Ministers argued over grace-and-favour flats | Politics | News – UK



One dispute arose in January 1986, between Defence Secretary George Younger and Northern Ireland Secretary Tom King.

They were both interested in a flat in Admiralty House, an 18th century building near Whitehall.

The then Cabinet Secretary, Sir Robert Armstrong, wrote to Nigel Wicks, Mrs Thatcher’s Principal Private Secretary in March 1986, saying: “We have a problem. Both Secretaries of State have seen the flat and both want it.”

Mr Younger claimed he had a greater need for secure accommodation than Mr King.

However, at the height of the IRA terror threat, Mr King was judged to be at greatest risk of attack, second only to the Prime Minister, and was living in relatively insecure accommodation.

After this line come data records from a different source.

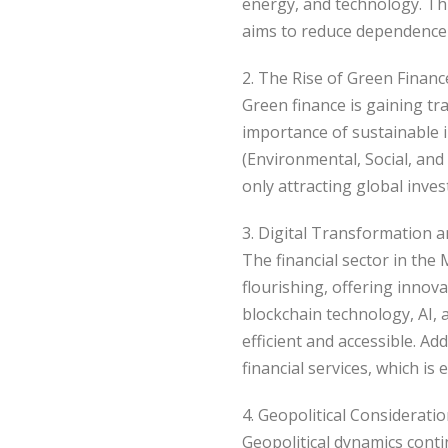
energy, and technology. This
aims to reduce dependence 
2. The Rise of Green Financ
Green finance is gaining tr
importance of sustainable 
(Environmental, Social, and
only attracting global inve
3. Digital Transformation 
The financial sector in the
flourishing, offering inno
blockchain technology, AI, a
efficient and accessible. Ad
financial services, which is
4. Geopolitical Considerati
Geopolitical dynamics contin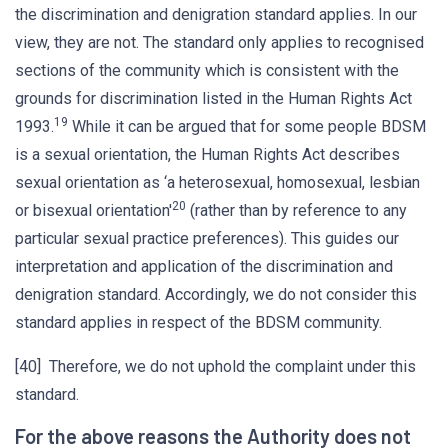
the discrimination and denigration standard applies. In our
view, they are not. The standard only applies to recognised
sections of the community which is consistent with the
grounds for discrimination listed in the Human Rights Act
19
1993.
While it can be argued that for some people BDSM
is a sexual orientation, the Human Rights Act describes
sexual orientation as ‘a heterosexual, homosexual, lesbian
20
or bisexual orientation'
(rather than by reference to any
particular sexual practice preferences). This guides our
interpretation and application of the discrimination and
denigration standard. Accordingly, we do not consider this
standard applies in respect of the BDSM community.
[40] Therefore, we do not uphold the complaint under this
standard.
For the above reasons the Authority does not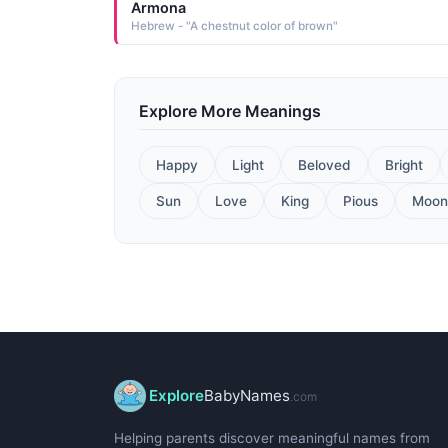
Armona
Hebrew - "A chestnut color of brown"
Explore More Meanings
Happy
Light
Beloved
Bright
Sun
Love
King
Pious
Moon
Explore
BabyNames
.com
Helping parents discover meaningful names from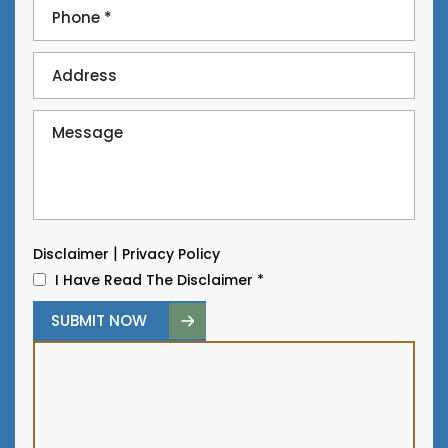
|
Disclaimer
Privacy Policy
I Have Read The Disclaimer
*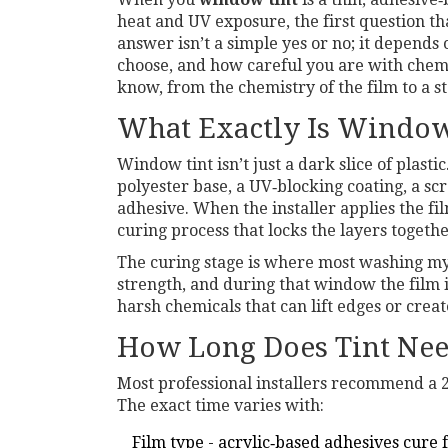
heat and UV exposure
, the first question t
answer isn’t a simple yes or no; it depends
choose, and how careful you are with che
know, from the chemistry of the film to a s
What Exactly Is Window
Window tint isn’t just a dark slice of plast
polyester base, a UV‑blocking coating, a scr
adhesive
. When the installer applies the fi
curing process that locks the layers togeth
The curing stage is where most washing myt
strength, and during that window the film 
harsh chemicals that can lift edges or crea
How Long Does Tint Nee
Most professional installers recommend a 24
The exact time varies with:
Film type - acrylic‑based adhesives cure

Sir Robert said: “Mr King has made it clear that he would want a word with the Prime Minister if there were any question of allocating the Admiralty House flat elsewhere.”

Mr Wicks replied saying Mrs Thatcher had come down in favour of Mr King.

He said she would offer Mr Younger first choice on the next suitable flat available, adding: “He has accepted with good grace her decision.”

The files also reveal that in 1982, Foreign Secretary Francis Pym and Attorney General Sir Michael Havers had frosty exchanges over No 1 Carlton Gardens in St James’s.

Mr Pym had first right of refusal on the Grade II-listed flat which Sir Michael was living in, as Mr Pym’s predecessor John Nott had chosen to live elsewhere.

Mr Pym took over the Foreign Office in 1982.

Sir Robin asked Mrs Thatcher if Sir Michael, father of actor Nigel Havers, could be offered a flat at Admiralty House and she agreed.